[Fragmento seleccionado]
_____
Mártir de Cristo de Mezquitic, Jalisco[1]

 

 

 

 

 

¿Por qué la diócesis de Zacatecas no promovió la causa de canonización de una de las víctimas de la persecución religiosa en México de la cuál se conservan abundantes datos y hasta sus restos? Esta pregunta se la seguirán haciendo quienes se enteren de estos pormenores, donde se fusionan datos recopilados por Juan N. Carlos y don Aurelio Acevedo.

 

Algunos testimonios

Como doña Cuca Ibarra posee el don de la buena conversación, busco siempre la oportunidad de visitarla. En la última vez, me ofrece una cómoda silla de bejuco mientras ella se sienta junto a mí. Cepillándose su largo y abundante pelo, desenreda, al mismo tiempo, sus remembranzas. Largas horas podría escuchar esa excepcional forma de narrar las cosas. Ya para despedirme de ella, me doy cuenta que a medio metro de mí, sobre una repisa, se encuentra una urna de cristal que contiene restos humanos. Con gran curiosidad y sin pedir licencia, me acerco. Sobre la tapa leo una lacónica leyenda: “Restos de la mártir María del Carmen Robles Ibarra, nacida en el año de 1888, en el rancho de Las Marías, en el Río de San Juan. Sacrificada el 17 de enero de 1928.- Sus restos fueron encontrados el 8 de febrero de 1963 en Mezquitic, Jalisco”.

Más que preguntar por qué estaban allí esos huesos áridos, se agolpan en mi mente una serie de anécdotas y opiniones de la gente acerca de esa mujer, que en Mezquitic es considerada santa; de lo que Aurelio Acevedo habla acerca de ella en su boletín cristero “David”; de lo que me había contado doña Mariquita Carrillo, del rancho de El Gimulco, de quien conservo una nota que dice: “Sí, mire, me llegaron a avisar al rancho que los federales andaban sacando a Carmelita Robles lazada y que la traían a tirones por la calle junto con otras muchachas. Yo me puse a rezar, pero entre mi rezo, y que Dios me perdone, había coraje y miedo también. ¿Por qué a mujeres indefensas? La guerra era entre hombres, no entre mujeres, y nos fuimos a divisar. Ahí por la subida de La Mesa de las Cuevas las llevaban en medio de dos filas de soldados y ellas a pie”.
_____
[Enunciado a] Según el fragmento seleccionado, ¿en qué fecha se encontraron los restos de María del Carmen Robles Ibarra?
El fragmento y los registros no tienen relación entre sí.

[Datos del ejercicio]
_____
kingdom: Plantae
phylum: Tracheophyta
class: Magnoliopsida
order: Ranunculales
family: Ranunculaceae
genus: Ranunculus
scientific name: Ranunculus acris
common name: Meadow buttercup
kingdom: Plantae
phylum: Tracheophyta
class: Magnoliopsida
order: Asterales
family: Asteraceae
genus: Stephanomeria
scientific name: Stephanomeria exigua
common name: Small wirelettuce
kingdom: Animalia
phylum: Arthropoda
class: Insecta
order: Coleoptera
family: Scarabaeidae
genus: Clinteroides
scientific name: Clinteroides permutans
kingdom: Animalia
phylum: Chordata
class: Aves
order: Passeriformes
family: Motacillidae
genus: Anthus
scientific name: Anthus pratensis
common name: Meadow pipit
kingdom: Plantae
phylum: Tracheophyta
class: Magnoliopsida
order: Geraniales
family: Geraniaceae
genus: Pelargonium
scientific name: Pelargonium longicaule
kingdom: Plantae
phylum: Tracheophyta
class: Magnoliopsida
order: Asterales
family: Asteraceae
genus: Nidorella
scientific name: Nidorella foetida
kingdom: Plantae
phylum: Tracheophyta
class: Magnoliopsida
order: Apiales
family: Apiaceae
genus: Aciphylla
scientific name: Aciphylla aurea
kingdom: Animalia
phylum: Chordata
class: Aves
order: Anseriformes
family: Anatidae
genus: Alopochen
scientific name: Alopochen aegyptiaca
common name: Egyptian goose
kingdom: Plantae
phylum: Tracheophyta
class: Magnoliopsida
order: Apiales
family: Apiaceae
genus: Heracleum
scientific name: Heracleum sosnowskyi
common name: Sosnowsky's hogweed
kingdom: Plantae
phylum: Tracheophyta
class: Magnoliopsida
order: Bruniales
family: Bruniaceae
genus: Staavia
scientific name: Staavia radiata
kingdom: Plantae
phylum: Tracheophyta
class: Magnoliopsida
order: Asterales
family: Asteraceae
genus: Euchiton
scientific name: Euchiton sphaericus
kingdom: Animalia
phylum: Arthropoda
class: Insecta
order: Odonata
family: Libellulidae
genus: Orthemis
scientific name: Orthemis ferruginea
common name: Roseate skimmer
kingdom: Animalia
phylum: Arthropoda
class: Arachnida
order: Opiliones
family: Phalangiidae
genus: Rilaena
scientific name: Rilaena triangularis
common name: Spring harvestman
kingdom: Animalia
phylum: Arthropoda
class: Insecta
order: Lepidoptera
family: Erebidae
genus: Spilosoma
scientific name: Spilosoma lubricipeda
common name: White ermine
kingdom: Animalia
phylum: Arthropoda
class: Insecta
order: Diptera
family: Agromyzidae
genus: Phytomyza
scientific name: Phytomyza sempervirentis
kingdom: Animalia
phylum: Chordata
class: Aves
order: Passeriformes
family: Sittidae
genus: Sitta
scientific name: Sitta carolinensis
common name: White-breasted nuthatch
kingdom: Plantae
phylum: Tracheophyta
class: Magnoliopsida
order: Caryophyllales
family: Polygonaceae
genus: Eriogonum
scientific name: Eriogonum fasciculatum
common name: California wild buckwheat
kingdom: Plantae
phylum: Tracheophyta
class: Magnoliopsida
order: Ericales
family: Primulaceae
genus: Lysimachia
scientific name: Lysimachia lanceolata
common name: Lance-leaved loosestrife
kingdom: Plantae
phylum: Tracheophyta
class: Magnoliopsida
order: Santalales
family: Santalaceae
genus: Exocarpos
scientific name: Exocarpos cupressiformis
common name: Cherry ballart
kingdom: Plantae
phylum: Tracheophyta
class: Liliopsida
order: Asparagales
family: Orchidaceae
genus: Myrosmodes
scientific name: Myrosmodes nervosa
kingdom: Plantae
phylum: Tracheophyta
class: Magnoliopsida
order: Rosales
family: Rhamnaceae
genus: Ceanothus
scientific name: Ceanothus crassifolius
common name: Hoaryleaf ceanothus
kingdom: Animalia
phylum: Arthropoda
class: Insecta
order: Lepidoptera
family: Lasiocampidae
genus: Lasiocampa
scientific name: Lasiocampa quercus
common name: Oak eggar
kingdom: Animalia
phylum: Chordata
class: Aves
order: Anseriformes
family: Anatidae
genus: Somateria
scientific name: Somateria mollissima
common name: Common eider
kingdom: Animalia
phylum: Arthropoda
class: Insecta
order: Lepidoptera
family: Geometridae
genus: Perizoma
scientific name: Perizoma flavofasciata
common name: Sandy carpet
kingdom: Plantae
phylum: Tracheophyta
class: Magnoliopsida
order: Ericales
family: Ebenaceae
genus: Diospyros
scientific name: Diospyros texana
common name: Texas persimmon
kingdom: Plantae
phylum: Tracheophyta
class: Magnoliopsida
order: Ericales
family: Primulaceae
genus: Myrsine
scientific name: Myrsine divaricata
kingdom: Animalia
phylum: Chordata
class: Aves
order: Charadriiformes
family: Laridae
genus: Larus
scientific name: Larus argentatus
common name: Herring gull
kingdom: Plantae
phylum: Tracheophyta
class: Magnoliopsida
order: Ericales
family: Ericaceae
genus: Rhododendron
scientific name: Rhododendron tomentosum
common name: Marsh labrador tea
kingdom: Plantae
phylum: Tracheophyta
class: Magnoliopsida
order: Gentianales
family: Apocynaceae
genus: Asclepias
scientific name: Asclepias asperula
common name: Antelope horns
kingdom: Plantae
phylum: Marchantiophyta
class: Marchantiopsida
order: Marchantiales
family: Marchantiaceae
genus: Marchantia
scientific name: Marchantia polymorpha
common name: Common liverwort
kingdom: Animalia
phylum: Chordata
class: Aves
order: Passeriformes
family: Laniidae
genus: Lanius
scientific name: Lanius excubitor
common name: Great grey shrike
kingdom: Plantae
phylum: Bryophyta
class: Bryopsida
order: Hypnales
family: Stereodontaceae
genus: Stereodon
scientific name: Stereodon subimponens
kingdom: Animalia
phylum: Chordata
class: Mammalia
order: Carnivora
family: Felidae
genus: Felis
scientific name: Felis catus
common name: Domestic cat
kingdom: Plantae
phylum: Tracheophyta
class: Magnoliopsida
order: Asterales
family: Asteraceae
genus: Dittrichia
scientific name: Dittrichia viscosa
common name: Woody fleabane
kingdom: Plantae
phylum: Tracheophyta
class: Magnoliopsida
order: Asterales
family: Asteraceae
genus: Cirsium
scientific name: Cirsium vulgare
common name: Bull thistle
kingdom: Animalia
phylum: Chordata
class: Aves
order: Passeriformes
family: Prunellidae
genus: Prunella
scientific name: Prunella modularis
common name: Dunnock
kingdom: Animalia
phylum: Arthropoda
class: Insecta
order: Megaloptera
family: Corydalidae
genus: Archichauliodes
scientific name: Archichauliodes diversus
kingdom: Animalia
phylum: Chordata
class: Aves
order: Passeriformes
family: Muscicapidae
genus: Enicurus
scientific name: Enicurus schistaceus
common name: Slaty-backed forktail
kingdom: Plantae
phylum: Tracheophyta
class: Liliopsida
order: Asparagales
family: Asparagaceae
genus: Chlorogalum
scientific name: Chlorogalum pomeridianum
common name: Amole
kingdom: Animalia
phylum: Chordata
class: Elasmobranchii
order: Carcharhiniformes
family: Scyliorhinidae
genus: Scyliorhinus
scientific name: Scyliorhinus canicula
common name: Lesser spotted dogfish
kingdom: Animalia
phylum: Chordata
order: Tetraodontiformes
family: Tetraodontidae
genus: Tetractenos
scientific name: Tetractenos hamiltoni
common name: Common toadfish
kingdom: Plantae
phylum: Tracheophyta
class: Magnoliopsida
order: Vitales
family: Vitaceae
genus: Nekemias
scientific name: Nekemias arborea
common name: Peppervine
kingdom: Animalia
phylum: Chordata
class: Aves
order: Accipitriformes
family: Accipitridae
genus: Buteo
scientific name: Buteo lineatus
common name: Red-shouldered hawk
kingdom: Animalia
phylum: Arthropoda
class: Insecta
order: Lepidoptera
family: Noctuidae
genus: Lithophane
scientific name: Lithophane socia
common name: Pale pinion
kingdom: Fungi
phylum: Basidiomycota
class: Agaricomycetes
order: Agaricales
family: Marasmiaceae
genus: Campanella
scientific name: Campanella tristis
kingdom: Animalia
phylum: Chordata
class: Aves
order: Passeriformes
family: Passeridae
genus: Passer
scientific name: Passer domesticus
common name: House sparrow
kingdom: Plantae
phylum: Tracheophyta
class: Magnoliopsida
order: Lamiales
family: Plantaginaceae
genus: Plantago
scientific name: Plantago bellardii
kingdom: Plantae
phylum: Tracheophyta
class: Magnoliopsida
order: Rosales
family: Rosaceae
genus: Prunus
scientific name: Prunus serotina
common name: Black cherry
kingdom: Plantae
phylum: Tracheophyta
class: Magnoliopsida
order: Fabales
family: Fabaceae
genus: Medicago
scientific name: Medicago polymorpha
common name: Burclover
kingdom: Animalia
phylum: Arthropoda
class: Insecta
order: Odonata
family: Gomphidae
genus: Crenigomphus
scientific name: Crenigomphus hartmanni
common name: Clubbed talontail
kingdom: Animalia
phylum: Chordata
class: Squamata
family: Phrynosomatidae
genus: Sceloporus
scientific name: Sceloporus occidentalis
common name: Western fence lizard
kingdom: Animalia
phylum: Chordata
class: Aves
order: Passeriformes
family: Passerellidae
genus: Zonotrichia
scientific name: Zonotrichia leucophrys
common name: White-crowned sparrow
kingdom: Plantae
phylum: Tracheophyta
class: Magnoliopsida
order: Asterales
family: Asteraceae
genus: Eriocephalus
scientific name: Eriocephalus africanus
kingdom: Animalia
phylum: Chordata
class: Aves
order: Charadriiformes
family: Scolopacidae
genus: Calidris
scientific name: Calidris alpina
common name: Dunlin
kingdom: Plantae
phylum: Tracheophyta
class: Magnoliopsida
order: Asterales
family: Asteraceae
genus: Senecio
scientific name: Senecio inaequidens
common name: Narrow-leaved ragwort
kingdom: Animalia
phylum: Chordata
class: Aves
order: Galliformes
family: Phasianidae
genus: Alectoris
_____
[Enunciado b] Repite tal cual la parte de los registros que comienza en la línea que contiene "scientific name: Scyliorhinus canicula" y termina en la línea que contiene "genus: Plantago", ambas incluidas.

[Respuesta desarrollada a] El 8 de febrero de 1963.

[Respuesta desarrollada b]
scientific name: Scyliorhinus canicula
common name: Lesser spotted dogfish
kingdom: Animalia
phylum: Chordata
order: Tetraodontiformes
family: Tetraodontidae
genus: Tetractenos
scientific name: Tetractenos hamiltoni
common name: Common toadfish
kingdom: Plantae
phylum: Tracheophyta
class: Magnoliopsida
order: Vitales
family: Vitaceae
genus: Nekemias
scientific name: Nekemias arborea
common name: Peppervine
kingdom: Animalia
phylum: Chordata
class: Aves
order: Accipitriformes
family: Accipitridae
genus: Buteo
scientific name: Buteo lineatus
common name: Red-shouldered hawk
kingdom: Animalia
phylum: Arthropoda
class: Insecta
order: Lepidoptera
family: Noctuidae
genus: Lithophane
scientific name: Lithophane socia
common name: Pale pinion
kingdom: Fungi
phylum: Basidiomycota
class: Agaricomycetes
order: Agaricales
family: Marasmiaceae
genus: Campanella
scientific name: Campanella tristis
kingdom: Animalia
phylum: Chordata
class: Aves
order: Passeriformes
family: Passeridae
genus: Passer
scientific name: Passer domesticus
common name: House sparrow
kingdom: Plantae
phylum: Tracheophyta
class: Magnoliopsida
order: Lamiales
family: Plantaginaceae
genus: Plantago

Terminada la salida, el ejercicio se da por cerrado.